What Wren Carried — 01: Faith

Wren crossed oceans carrying his faith intact. I watched from a distance as the weight of it began to show.

Wren’s heart is deeply faithful. when we lived in the same building, I never once saw him miss a prayer at the mosque. not even Fajr. no matter the hour, he was always there.

I met him when I was around eighteen, and we remained friends from that point on. he has one of the most beautiful voices I have ever heard in Quran recitation. our conversations were light. he was gentle, considerate, quiet. a pure soul. he did not have many people around him, at least that is how it felt to me.

We were caught up in the war in Sudan, both of us trying to enter Egypt. we met there again after a couple of months apart.

A picture Wren took of me Hardee’s south park Madinaty in Egypt

After mid 2023, we scattered across the globe. from then on, we only caught up every few months online. were our conversations sums up the months into minutes.

About a year ago, I learned that he had moved to the United States. we stayed in touch for a short while, laughing about American no context politics. he had work to do. A completely new environment. goals to reach. And a mind shaped by being raised in Sudan, a Middle Eastern African Islamic country, suddenly immersed in a Western Christian society. the shift is dramatic.

He was trying desperately not to let go of his core values. values that are easy to trade away in a place defined by freedom. The free world. even if holding onto them meant missing opportunities, engaging less, or standing slightly apart.

A few days ago, he messaged me asking whether I had ever dealt with hypertension. I told him no and asked why. he said he had been diagnosed with high blood pressure and elevated sugar levels. the doctors advised him to start antidepressants.

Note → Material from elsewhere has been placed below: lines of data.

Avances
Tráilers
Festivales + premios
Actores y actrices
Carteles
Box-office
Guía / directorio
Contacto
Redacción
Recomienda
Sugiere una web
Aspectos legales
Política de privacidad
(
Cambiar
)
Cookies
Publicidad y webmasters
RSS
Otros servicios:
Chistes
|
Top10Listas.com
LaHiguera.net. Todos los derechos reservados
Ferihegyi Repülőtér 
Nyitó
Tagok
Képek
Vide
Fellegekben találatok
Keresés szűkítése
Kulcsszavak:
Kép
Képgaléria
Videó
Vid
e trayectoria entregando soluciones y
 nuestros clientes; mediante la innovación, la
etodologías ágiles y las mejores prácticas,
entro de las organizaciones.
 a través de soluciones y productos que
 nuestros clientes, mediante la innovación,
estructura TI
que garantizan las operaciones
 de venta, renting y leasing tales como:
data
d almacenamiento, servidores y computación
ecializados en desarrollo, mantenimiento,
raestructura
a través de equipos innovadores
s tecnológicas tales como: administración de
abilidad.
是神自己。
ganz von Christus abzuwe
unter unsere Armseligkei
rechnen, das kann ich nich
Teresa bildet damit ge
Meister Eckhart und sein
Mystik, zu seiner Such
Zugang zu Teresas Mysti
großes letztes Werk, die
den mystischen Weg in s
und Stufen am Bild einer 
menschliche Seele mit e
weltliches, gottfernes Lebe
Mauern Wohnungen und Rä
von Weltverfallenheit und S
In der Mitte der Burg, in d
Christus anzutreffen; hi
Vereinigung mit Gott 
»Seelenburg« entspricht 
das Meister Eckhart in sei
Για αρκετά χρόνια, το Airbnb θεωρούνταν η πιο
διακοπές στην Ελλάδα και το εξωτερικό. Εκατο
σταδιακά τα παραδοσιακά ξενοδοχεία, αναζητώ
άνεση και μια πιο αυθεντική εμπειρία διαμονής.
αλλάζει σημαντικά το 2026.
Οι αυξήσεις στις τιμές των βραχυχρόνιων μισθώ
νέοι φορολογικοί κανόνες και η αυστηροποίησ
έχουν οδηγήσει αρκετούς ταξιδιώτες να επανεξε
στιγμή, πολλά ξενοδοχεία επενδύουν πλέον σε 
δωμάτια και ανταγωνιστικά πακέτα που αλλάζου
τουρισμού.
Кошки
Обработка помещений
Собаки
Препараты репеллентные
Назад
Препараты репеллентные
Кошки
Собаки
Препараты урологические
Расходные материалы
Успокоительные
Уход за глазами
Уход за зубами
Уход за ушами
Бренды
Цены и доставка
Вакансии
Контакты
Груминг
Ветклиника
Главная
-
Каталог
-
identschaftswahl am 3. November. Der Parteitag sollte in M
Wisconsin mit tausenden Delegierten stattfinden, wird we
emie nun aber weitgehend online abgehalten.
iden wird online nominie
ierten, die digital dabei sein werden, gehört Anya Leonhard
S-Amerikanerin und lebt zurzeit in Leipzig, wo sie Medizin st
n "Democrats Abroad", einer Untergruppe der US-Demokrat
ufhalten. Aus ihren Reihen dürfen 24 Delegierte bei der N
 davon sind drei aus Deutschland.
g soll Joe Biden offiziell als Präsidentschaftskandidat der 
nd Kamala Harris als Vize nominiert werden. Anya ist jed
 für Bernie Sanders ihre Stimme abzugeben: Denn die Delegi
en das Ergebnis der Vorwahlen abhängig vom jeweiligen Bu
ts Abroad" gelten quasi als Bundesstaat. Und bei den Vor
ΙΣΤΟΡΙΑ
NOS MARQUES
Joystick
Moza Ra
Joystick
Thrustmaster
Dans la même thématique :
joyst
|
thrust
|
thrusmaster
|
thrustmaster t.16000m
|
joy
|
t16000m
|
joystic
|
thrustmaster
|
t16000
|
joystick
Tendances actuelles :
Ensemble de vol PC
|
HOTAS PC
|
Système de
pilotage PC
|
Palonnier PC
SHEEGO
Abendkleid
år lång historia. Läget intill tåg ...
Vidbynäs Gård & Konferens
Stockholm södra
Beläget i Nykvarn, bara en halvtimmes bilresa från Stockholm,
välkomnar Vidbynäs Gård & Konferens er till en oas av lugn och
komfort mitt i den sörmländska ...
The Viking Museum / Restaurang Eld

He laughed as he told me. he said he used to think people who relied on medication and supplements just were not as strong as we were. he did not know how a fast moving world, shaped by capitalism and constant pressure, could do this to a person.

I told him I understood. I once made jokes like that too. About cultures that leaned on pills to keep going. until one day a doctor prescribed me the same kind of medication. until I realized it could happen to me.

There is a quiet ignorance most of us carry. At some point, we believe we are special. If not outwardly, then inwardly. we believe we are stronger than others. smarter. More resilient. more faithful. life has taught me otherwise.

I am not as strong as I thought. I am not as intelligent as I once believed. And I learned that making light of others, their struggles, their cultures, or their coping mechanisms is a kind of blindness.

Every culture tells its people a story. that they are good. that they are chosen. that they are doing something right. these stories give weight to what is noble, sometimes so much weight that we become blind to what they hide. they exist to preserve the group, to maximize a shared sense of meaning.

But when someone crosses oceans carrying those stories alone, the weight can become heavier than faith itself.